Podobnie jak w wielu innych rejonach życia, świadoma zgoda jest niesamowicie ważna.

A co z czytaniem takiej skróconej wersji z pełną premedytacją?

Jasne, pewną wartość ma, choć nie jest to spotkanie z całością, a tym bardziej oryginałem w języku, którego czytelnik nie zna. To dodatkowa warstwa, o której warto pamiętać: tłumaczenie tłumaczeniu nierówne, a spotkanie z przekładem to często doświadczenie odmienne od starcia z oryginałem. Adaptacja nakłada na to jeszcze jeden poziom szumu, przeszkadzającego w odbiorze pierwotnych intencji autora. Często taka skrojona pod pewne popularne czytelnicze gusta wersja wykrzywia oryginał do tego stopnia, że staje się zupełnie inny gatunkiem powieści, jak chociażby dziewiętnastowieczna, romansowa Janina, która nijak się ma do pełnej niuansów Jane Eyre.

Szczerze mówiąc trudno mi rozstrzygnąć, czy moje intencje (wygoda, pójście na skróty, bo akurat wyszło nowe wydanie i egzemplarz recenzencki mnie zmotywuje do przeczytania wreszcie powieści, którą mam już od dawna w pamięci jako do przeczytania, ładne okładki) były wystarczające, żeby przeczytać tych konkretnych Nędzników w wersji skróconej. Nie czuję jakichś olbrzymich wyrzutów sumienia, choć jednocześnie uważam, że jednak powinnam była postawić ostatecznie na przekład całości. Nie żałuję czasu spędzonego na czytaniu, ale i nie uważam, że faktycznie przeczytałam Nędzników. Czuję się bardziej, jakbym na przykład obejrzała ekranizację w formie miniserialu. Albo poznała słuchowisko na bazie powieści, tak jak to zrobiłam z Anną Kareniną zanim zabrałam się za Tołstoja. Znam fabułę, poznałam zarysy analizowanych problemów, po części przeczytałam rozważania autora i opisy bitew historycznych, ale prawdopodobnie zbyt powierzchownie.

Za bardzo mi się spodobało to, co czytałam, żeby kiedyś nie sięgnąć po całość.

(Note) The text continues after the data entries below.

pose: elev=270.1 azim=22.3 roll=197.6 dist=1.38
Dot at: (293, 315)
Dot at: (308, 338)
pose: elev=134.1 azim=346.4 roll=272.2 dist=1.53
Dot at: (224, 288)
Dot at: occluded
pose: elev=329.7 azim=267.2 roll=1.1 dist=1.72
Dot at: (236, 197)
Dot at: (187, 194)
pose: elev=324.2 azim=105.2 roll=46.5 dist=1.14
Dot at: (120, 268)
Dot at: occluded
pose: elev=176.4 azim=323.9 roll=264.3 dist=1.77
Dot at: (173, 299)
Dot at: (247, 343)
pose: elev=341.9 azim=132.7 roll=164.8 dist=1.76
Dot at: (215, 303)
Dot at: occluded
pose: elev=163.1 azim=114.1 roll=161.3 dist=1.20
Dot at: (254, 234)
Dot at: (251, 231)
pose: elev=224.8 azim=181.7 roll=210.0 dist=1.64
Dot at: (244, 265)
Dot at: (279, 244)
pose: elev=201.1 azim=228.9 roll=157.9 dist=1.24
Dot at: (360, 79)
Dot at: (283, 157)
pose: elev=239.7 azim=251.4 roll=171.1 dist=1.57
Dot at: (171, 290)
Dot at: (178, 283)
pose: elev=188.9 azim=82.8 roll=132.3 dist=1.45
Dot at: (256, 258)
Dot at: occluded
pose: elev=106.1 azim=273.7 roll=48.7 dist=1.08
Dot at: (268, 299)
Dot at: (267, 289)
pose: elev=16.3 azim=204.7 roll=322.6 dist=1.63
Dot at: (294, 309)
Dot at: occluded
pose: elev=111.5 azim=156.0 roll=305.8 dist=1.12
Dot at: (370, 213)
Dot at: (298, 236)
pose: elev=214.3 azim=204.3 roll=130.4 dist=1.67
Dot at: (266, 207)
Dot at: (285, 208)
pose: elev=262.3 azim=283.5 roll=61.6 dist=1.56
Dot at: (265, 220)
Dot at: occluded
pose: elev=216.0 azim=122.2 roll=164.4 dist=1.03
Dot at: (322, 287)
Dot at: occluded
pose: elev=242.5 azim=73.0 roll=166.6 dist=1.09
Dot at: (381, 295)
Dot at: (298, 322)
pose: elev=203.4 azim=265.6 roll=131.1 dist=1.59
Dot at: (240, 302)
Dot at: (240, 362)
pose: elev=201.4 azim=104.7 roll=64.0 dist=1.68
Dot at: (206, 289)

Chyba najważniejsze jest to, żeby właśnie mieć świadomość swojego czytania, a potem wybierać to, na co się chce poświęcać swój czas. Nawet jeśli to wersja skrócona. A potem przyjmować na klatę to, że przeczytało się adaptację, że ktoś może mieć nam to za złe i wytykać stracenie naszego rozumu i godności czytelnika ambitnego...

Nędznicy

Victor Hugo

Wydawnictwo MG, 2018
Przekład „Biblioteki Arcydzieł Literatury” z 1931 r.
Wydanie skrócone (zgodnie z wydaniem Iskier z 1954 r.)
405, 496 stron
Odczucia: ★★★★/★★★★★
Dziękuję wydawnictwu za egzemplarze recenzenckie!